On the one hand, the fact there is church growth despite the tremendous official opposition is remarkable. On the other hand, I believe we should not be surprised that growth is occurring under persecution. To quote an early church father, Tertullian, “The blood of the martyrs is the seed of the church.” Particularly in the case of returning North Korean border-crossers who’ve been evangelized in China, we see significant spiritual fervor, genuine sacrifice and bravery in the face of arrest and detention. I feel convinced that much of the new growth of  North Korean believers comes from what I call the “refugee church.”

How is it “fed” spiritually? 

Pastors, evangelists and lay brethren often share the Word verbally, through song, and by sharing precious pages of copied Scripture or exhortation that are taken out of hiding.  In recent years, Bibles and other Christian literature/media are increasingly smuggled in from outside either in printed form, or digitally via USB sticks, etc.

What sort of worship services take place?

As one would expect, services are held in secret: in homes, in remote wooded areas, etc. In urban areas, Christian worship may be as simple as two or three friends meeting in a park and carrying on what seems a normal conversation, but in fact is prayer and praise in subdued voices.

Some North Koreans who have access to a short-wave radio listen to overseas Christian services in Korean.

Many North Korean refugees in China participate in more formal worship services in ethnic Korean-Chinese churches that can be found along the border between North Korea and China.

In China a growing number of the urban elite are apparently becoming Christians. Is there any information on the demographic of North Korean Christians? For example, are they mainly older people, or are young people attracted too?
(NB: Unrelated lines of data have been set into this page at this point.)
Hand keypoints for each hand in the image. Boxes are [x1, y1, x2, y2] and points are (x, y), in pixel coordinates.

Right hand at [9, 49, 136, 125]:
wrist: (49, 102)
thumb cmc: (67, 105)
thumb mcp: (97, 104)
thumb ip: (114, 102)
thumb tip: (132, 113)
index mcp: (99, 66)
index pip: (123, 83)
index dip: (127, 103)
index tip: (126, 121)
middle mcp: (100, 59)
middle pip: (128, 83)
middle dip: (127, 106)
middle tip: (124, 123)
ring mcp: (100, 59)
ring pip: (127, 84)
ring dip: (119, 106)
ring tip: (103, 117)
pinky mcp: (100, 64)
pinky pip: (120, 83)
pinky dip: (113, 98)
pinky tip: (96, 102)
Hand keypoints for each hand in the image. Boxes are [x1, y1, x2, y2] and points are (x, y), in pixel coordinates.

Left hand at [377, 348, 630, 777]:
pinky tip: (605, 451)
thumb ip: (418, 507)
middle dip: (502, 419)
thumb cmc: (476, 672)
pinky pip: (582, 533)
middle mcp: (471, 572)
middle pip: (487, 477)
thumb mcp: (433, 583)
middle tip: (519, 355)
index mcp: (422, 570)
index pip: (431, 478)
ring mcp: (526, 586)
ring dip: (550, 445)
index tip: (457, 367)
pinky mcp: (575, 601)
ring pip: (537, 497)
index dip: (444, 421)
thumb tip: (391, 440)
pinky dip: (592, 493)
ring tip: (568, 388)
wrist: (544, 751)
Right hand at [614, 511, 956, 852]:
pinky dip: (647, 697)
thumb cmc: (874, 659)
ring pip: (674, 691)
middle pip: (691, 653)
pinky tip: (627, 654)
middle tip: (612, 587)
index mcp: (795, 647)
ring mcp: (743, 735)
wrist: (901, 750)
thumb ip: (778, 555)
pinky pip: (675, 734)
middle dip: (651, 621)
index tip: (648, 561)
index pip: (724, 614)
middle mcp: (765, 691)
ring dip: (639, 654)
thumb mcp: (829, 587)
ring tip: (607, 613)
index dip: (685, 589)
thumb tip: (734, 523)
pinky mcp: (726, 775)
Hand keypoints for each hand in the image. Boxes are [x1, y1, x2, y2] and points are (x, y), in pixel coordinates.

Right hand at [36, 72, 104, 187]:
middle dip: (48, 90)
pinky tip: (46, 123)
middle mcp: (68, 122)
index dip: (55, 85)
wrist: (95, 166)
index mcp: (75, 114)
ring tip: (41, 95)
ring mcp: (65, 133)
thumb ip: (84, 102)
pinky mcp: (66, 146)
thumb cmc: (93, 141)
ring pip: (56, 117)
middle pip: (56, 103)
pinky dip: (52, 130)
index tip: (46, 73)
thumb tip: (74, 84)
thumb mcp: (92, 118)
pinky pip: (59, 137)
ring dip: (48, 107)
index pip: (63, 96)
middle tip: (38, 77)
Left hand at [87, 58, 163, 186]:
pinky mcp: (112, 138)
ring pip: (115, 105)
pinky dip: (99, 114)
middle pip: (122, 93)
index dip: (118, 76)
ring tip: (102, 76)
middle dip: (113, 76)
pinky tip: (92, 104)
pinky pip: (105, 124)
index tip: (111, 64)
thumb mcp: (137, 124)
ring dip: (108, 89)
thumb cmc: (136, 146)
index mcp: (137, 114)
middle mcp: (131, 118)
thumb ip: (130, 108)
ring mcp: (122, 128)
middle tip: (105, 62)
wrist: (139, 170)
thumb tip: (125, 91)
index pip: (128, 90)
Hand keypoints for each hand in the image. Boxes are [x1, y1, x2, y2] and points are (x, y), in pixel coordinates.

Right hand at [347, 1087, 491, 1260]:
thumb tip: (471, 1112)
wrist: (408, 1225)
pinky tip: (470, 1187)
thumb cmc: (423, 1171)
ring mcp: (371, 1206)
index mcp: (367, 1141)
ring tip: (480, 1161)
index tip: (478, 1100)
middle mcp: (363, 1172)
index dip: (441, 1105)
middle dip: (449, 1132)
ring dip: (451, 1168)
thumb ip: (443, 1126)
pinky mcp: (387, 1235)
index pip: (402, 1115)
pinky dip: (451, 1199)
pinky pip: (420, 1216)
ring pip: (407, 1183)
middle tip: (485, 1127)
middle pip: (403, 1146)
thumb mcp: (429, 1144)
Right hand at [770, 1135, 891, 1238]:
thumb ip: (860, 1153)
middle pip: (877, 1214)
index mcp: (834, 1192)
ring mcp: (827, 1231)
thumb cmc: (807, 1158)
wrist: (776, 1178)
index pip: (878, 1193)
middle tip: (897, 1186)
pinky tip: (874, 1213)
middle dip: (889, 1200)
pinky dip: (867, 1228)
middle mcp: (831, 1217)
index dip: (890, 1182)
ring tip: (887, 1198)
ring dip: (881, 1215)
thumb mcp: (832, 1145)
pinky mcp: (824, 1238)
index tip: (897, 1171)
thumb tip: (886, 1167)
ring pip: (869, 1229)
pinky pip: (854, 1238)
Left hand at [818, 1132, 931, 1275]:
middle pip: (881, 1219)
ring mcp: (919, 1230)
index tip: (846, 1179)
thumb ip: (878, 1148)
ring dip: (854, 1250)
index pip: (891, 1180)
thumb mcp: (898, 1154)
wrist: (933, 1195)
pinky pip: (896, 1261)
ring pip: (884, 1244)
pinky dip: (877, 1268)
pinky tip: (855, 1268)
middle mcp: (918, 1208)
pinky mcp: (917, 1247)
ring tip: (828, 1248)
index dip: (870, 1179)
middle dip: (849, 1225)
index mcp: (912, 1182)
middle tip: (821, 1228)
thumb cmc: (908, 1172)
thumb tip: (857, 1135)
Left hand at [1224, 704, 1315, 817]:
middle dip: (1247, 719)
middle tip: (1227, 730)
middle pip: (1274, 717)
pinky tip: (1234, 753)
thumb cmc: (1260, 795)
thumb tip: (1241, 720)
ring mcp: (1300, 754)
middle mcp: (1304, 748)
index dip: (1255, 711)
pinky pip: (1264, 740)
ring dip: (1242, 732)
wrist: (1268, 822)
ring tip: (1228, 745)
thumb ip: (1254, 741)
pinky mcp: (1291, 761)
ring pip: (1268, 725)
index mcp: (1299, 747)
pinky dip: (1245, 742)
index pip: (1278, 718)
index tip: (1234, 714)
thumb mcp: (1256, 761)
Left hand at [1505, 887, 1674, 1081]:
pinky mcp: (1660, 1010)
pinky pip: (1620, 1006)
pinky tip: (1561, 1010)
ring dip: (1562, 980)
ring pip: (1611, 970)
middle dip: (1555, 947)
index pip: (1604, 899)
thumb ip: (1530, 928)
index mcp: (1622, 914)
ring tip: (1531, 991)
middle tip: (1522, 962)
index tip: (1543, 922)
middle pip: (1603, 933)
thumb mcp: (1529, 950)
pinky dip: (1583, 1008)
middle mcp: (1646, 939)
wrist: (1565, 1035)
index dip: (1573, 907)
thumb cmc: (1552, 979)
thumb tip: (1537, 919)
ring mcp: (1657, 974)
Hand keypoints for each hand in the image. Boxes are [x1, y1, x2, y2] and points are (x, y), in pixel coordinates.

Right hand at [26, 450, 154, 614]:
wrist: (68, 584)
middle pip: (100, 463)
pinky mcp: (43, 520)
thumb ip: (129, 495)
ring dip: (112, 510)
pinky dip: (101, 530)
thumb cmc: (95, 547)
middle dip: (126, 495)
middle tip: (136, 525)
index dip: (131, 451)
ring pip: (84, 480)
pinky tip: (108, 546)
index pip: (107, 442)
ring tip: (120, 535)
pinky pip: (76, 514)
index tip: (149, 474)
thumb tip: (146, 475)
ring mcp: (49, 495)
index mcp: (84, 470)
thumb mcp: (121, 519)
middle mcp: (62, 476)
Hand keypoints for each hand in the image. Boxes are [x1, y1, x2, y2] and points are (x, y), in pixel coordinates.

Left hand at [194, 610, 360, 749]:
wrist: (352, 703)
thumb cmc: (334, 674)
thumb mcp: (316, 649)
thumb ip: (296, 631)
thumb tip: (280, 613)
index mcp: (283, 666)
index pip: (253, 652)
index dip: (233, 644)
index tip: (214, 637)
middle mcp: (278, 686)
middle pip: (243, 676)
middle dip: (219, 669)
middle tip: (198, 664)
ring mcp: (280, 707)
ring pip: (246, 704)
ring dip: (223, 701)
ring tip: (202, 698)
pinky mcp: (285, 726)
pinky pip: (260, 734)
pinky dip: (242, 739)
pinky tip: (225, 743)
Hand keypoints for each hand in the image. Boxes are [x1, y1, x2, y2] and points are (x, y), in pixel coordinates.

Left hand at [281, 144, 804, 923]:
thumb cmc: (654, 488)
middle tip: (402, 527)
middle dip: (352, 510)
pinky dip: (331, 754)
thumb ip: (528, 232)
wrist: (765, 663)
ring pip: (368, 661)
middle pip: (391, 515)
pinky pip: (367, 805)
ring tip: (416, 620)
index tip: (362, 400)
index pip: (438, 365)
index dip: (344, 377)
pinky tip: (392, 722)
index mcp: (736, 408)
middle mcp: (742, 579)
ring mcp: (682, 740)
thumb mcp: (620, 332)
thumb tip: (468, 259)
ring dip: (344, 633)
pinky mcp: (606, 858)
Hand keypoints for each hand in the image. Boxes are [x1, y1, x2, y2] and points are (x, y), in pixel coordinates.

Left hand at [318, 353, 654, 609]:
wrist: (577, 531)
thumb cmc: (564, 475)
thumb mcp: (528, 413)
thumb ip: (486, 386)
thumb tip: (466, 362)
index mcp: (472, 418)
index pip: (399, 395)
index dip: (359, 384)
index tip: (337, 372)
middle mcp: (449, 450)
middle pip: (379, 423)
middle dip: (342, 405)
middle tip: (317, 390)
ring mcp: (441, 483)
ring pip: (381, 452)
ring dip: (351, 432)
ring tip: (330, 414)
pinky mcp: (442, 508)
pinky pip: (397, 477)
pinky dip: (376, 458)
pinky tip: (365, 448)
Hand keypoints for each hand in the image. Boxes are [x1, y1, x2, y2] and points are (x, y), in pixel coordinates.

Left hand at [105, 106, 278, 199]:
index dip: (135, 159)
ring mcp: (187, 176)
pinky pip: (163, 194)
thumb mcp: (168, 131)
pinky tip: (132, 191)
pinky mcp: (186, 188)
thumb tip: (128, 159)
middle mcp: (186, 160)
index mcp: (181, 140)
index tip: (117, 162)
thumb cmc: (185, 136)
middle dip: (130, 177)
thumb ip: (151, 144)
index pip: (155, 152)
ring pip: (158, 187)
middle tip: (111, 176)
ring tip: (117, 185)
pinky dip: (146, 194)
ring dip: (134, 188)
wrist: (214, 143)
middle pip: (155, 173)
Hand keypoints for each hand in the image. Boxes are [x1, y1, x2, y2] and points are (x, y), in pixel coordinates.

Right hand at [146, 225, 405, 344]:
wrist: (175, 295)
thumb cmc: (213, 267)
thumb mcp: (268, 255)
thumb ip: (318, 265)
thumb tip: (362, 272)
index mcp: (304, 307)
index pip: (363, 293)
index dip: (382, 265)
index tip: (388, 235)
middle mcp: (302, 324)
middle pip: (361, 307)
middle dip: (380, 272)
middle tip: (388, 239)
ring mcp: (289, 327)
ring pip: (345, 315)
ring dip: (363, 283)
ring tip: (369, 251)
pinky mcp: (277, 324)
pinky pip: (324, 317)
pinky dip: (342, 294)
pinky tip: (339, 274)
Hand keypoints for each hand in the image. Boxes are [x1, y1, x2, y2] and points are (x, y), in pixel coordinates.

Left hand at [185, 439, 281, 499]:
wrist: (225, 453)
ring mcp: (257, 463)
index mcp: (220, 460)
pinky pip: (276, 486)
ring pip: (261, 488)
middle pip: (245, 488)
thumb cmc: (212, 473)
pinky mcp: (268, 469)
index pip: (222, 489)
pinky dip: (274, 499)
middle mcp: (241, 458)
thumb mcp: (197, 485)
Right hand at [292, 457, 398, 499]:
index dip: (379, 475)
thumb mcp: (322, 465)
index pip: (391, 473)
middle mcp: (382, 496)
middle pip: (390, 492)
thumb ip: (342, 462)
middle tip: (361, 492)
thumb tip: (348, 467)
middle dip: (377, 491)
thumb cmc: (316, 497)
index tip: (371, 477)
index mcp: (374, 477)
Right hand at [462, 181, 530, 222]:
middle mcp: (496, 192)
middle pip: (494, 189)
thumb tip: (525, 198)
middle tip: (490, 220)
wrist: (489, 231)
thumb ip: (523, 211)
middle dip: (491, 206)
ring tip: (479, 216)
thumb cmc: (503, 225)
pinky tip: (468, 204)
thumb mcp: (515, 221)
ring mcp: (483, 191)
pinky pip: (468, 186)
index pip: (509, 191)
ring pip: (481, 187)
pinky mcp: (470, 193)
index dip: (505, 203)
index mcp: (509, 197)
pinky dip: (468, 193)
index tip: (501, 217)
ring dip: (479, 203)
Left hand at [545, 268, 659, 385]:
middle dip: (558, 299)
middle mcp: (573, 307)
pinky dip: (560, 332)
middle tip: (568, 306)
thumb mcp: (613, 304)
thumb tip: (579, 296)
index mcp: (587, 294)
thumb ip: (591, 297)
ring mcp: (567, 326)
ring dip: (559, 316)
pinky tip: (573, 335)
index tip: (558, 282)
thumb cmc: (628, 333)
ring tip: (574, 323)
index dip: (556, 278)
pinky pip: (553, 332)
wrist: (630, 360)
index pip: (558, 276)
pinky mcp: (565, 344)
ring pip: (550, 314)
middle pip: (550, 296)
North Korea is far more difficult than China for collecting such data. Most information from inside North Korean is largely anecdotal. We do know that one of the barriers to child evangelism in North Korean society is fear by parents that spiritually unreceptive children may report their Bible reading or prayers to schoolteachers who are trained to probe their students for this type of information. Such a report can result in the entire family being committed to a prison facility or a labor camp. But once out of the grip of their highly controlled society, both young and old North Koreans very often manifest a noticeable hunger for the Bible and the Christian life.